Sudden Relaminarization and Lifetimes in Forced Isotropic Turbulence

We demonstrate an unexpected connection between isotropic turbulence and wall-bounded shear flows. We perform direct numerical simulations of isotropic turbulence forced at large scales at moderate Reynolds numbers and observe sudden transitions from a chaotic dynamics to a spatially simple flow, analogous to the laminar state in wall bounded shear flows. We find that the survival probabilities of turbulence are exponential and the typical lifetimes increase superexponentially with the Reynolds number.
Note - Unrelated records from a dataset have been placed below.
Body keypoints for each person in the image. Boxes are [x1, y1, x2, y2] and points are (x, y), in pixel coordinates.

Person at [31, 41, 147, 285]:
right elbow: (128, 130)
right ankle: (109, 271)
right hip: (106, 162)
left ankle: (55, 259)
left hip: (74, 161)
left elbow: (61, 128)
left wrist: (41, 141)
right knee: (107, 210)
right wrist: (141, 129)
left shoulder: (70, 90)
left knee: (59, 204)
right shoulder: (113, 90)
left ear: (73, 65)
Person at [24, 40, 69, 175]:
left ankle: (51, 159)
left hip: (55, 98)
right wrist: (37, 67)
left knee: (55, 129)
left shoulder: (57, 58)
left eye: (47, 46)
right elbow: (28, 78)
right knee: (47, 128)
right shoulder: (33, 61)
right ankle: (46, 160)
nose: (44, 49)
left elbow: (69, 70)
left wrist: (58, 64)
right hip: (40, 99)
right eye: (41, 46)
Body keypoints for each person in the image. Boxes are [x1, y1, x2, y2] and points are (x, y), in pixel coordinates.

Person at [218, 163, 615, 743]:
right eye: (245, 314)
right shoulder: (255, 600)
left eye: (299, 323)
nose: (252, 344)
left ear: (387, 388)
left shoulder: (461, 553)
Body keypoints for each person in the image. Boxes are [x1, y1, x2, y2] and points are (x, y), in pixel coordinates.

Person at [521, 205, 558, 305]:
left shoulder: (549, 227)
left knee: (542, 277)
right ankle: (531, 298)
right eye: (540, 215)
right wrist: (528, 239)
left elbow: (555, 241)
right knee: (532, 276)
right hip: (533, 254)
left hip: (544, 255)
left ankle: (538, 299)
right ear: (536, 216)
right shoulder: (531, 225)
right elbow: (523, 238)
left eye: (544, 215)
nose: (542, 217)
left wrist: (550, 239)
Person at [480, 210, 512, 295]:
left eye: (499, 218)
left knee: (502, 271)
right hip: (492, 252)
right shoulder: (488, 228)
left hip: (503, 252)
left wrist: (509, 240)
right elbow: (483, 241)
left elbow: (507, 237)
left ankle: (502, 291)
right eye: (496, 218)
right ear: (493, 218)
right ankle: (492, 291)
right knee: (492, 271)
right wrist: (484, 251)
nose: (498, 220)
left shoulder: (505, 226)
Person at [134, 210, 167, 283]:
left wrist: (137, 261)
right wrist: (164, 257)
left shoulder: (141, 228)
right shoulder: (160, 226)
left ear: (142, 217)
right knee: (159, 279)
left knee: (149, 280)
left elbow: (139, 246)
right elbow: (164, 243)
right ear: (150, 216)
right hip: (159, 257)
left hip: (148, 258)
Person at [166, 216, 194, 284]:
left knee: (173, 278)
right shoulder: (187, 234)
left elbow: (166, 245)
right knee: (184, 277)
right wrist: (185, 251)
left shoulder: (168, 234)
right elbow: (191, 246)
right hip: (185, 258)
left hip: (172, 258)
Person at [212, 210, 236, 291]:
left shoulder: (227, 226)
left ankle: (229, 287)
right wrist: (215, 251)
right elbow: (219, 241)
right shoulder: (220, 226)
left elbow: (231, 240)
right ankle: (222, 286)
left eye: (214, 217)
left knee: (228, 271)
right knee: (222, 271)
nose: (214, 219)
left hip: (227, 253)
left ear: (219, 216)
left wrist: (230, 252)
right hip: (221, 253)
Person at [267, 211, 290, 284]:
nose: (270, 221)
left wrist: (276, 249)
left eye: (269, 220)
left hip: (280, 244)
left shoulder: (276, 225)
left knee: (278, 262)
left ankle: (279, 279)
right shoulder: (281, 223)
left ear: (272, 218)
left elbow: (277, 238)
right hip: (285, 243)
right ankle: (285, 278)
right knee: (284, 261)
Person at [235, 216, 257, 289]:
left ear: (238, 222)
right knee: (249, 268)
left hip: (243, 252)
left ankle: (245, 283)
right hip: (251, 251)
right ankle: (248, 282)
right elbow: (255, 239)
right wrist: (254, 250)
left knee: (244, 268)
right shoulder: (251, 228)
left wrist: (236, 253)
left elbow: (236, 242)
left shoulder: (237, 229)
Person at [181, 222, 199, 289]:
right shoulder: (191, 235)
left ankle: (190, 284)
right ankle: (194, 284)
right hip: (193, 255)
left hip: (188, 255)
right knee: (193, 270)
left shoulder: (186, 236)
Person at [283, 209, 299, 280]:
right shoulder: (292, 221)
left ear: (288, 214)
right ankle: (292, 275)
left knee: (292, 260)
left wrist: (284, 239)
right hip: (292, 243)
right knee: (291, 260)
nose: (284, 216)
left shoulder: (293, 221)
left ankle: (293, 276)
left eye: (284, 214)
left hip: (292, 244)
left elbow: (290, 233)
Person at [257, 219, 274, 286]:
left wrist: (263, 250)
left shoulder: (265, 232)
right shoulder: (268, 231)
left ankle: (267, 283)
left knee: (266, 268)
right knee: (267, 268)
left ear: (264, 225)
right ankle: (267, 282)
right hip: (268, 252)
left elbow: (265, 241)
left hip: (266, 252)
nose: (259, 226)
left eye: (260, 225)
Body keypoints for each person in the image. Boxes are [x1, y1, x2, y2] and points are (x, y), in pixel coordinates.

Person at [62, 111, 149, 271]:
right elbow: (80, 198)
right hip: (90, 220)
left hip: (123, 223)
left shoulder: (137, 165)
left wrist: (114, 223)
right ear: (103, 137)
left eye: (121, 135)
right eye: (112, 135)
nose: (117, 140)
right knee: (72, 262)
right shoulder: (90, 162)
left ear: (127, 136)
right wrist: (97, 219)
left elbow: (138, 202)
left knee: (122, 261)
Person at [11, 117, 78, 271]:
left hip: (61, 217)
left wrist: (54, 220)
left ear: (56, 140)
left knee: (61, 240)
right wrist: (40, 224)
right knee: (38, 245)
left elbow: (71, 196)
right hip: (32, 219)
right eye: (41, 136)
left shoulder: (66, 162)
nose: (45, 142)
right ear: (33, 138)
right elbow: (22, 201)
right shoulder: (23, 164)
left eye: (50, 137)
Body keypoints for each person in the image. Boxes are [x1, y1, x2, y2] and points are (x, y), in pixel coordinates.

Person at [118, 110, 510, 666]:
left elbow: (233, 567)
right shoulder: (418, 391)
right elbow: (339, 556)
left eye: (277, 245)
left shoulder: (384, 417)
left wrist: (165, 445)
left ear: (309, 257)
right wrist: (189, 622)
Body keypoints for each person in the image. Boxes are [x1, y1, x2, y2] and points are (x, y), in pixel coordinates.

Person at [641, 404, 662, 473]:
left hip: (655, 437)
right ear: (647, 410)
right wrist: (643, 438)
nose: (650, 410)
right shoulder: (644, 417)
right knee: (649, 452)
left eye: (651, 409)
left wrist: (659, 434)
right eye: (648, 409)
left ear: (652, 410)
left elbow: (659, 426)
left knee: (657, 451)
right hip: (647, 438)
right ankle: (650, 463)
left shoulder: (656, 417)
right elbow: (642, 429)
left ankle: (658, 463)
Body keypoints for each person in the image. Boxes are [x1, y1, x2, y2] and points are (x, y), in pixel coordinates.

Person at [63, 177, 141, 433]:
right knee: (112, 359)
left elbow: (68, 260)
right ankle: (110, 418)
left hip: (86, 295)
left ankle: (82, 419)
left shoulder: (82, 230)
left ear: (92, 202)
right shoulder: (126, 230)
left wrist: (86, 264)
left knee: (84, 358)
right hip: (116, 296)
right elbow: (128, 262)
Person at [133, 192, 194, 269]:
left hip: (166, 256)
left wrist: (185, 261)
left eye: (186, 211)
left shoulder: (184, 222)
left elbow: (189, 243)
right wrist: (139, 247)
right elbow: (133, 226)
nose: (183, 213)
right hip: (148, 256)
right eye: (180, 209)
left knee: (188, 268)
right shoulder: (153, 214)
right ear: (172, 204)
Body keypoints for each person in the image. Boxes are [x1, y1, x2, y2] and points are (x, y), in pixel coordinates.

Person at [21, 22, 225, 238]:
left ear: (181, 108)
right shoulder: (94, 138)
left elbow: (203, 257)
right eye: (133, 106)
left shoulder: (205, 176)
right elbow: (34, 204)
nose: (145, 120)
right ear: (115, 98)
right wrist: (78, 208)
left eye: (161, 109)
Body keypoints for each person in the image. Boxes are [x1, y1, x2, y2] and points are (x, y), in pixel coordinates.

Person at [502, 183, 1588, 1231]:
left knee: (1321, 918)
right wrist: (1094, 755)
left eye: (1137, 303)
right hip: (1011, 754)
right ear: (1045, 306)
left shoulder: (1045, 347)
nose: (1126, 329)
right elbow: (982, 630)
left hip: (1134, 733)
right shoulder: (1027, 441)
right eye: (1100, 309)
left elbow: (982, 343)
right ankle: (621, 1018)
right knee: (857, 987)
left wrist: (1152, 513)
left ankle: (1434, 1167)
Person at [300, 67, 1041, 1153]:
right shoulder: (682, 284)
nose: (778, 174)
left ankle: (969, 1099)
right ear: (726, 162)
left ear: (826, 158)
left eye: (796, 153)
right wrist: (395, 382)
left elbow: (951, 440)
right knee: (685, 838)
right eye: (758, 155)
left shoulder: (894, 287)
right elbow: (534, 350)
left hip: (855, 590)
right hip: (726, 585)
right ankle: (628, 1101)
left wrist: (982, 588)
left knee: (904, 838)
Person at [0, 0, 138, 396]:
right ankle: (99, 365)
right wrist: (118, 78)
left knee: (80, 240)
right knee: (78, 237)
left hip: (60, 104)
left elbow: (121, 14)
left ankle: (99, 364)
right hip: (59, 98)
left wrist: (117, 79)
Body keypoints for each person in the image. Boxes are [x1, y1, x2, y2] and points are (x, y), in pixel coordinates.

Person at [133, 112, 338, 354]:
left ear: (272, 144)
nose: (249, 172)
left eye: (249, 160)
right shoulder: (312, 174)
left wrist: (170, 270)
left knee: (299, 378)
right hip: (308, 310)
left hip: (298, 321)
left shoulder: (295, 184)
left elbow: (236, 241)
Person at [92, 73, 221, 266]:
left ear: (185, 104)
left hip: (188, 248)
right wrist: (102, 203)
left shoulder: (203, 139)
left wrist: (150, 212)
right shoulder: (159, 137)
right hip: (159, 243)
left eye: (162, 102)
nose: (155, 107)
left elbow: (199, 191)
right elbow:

Our results suggest that both isotropic turbulence and wall-bounded shear flows qualitatively share the same phase-space dynamics.

Figure 1

Time evolution of the total energy $E(t)$ and the energy content of the small scales $E^{\prime }(t)$ for $\mathrm{Re}=76.86$ normalized by the initial energy $E_0$. Time is given in units of initial large eddy turnover time $t_0=L/U$, where $U$ is the initial rms velocity and $L$ the initial integral scale. The point around $t/t_0\approx 240$ when $E^{\prime }(t)$ vanishes and the total energy becomes constant marks the onset of the self-organized state as discussed in the main text.

Figure 2

Survival probability as a function of the dimensionless time $t/t_0$ from the beginning of a simulation.

Figure 3

Reynolds number dependence of the escape rate $t_0/\tau$. The red (gray) line is a two-parameter fit of the expression $t_0/\tau (\mathrm{Re})=0.064\exp [-\exp (a+b\mathrm{Re})]$, the black line is a two-parameter fit of the expression $t_0/\tau (\mathrm{Re})=\exp [a^{\prime }-(b^{\prime }\mathrm{Re}{)}^{5.6}])$, the dash-dotted line is a fit of an exponential, and the faint dotted line is a fit of a linear dependence of $t_0/\tau$ on Reynolds number.

Figure 4

Phase portrait $E_2$ vs $E_1$ for $\mathrm{Re}=76.86$. Each point corresponds to a particular moment in time. All energies are scaled with the initial total kinetic energy $E_0$. Inset: enlargement of the turbulent region of the main graph showing that the dynamics is organized by several points in phase space suggestive of unstable exact solutions.